5:48 pm on Oct 15, 2004 (gmt 0)

WebmasterWorld Senior Member 10+ Year Member



Well, the most accurate count would probaly include client side tech such as cookies.

Personally I do the following: I cound sessions, so same guy visiting in two different weeks counts as 2, I use IP+USER_AGENT to differentiate, and I tiem sessions out at 60 minutes. So if two folks brwose form the same IP usign the same user agent but more then 60 minutes apart I correctly detect them as two visitors. If one guy browses, takes a 3 hour break and then browses some more, IO falsly identify that as 2 visits (that's my inaccuracy). In tests I foudn that setting the timeout to 24 hours doesn't cahnge teh visitor count much. This shows me my measure is pretty good, and the inaccuracies introduced from folks taking long breaks in their browsing is minimal.

SN

ogletree

5:59 pm on Oct 15, 2004 (gmt 0)

WebmasterWorld Senior Member 10+ Year Member Top Contributors Of The Month



What about aol users whose IP changes as they browse.

Macro

6:29 pm on Oct 15, 2004 (gmt 0)

WebmasterWorld Senior Member 10+ Year Member



17 down, 33 to go :) and no clear idea of which one is the most "popular" :)

Occupant

6:45 pm on Oct 15, 2004 (gmt 0)

10+ Year Member



StatCounter does use cookies, allows you to be able to set the visit time, and since it does use cookies, no problems with dynamic IP addresses. Besides, they are Webmaster World supporters. No, I have no interest in StatCounter, other than being a satsified user. 18 down, 32 to go.

nalin

7:09 pm on Oct 15, 2004 (gmt 0)

10+ Year Member



I use Awstats for log analysis and Conversion Analyst for more in depth visitor stats (does cookie based tracking with an image for noscript tags and seems to handle returning aol users fine).

The former is free.
The latter runs something like $99 a month if under a certain number of hits.

photon

7:34 pm on Oct 15, 2004 (gmt 0)

WebmasterWorld Senior Member 10+ Year Member



since it does use cookies, no problems with dynamic IP addresses

Unless, of course, the users have cookies turned off.

lambo

10:58 pm on Oct 15, 2004 (gmt 0)

10+ Year Member



www.xav.com/scripts/axs/ AXS Visitor Tracking, free. It's a terrific program.

dataguy

12:24 am on Oct 17, 2004 (gmt 0)

WebmasterWorld Senior Member 10+ Year Member



I have a little counter on my home page that says "You are visitor number N,NNN".

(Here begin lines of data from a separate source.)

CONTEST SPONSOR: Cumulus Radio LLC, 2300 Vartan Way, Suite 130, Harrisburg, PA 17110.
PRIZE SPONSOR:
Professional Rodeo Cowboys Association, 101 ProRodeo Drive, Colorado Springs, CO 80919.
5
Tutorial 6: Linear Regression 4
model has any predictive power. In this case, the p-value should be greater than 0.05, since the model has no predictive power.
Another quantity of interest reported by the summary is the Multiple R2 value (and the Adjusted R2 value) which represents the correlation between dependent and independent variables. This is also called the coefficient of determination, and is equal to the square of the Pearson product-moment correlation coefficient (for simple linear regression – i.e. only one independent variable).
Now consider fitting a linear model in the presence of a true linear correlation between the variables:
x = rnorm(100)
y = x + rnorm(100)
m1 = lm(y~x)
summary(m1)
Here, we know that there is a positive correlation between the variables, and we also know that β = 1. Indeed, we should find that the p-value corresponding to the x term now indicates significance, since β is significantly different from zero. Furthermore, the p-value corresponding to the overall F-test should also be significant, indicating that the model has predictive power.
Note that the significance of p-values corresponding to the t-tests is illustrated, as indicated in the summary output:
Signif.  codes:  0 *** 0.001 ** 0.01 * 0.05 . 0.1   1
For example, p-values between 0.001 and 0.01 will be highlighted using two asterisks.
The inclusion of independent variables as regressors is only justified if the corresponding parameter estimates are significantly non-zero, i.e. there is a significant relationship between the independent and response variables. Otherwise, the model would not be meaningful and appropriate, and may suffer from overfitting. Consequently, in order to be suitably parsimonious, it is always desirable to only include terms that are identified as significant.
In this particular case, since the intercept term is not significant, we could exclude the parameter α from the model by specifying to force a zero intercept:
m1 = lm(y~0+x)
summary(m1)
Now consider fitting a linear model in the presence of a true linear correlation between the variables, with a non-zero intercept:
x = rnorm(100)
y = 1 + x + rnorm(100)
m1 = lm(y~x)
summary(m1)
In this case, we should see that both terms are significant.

Every day when I get up I write down the number and subtract the number from the day before, and then I know.

(19 down and 31 to go.... Sorry, just had to contribute! :)

webmastertexas

2:44 am on Oct 17, 2004 (gmt 0)

10+ Year Member



I have a little counter on my home page that says "You are visitor number N,NNN".

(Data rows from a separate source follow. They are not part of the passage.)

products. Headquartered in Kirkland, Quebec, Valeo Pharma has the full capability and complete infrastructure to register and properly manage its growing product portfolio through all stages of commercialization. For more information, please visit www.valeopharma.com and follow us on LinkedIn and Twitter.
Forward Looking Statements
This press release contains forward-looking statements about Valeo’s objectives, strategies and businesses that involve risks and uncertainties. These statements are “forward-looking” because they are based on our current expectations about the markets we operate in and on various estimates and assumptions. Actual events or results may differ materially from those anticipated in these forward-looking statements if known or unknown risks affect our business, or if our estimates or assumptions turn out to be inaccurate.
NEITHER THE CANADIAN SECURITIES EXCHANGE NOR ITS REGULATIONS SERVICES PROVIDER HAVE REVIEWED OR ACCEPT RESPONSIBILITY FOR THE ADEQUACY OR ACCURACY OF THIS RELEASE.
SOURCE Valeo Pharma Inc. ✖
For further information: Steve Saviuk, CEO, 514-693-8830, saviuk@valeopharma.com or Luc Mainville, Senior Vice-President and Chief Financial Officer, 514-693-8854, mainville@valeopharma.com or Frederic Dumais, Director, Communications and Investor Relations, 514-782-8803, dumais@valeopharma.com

I think people are not paying attention to the original question. I need to know the unique number of visitors for my ENTIRE site, not just my front page. I have that. I use SiteMeter, and it works great, but of course not everyone who visits one of my pages goes to my home page, thus they don't count. I need to count ALL of my unique visitors, and since I have over 1,200 unique content pages, as well as about 3,000 other pages (with pictures), I don't think putting SiteMeter codes on each one would be viable.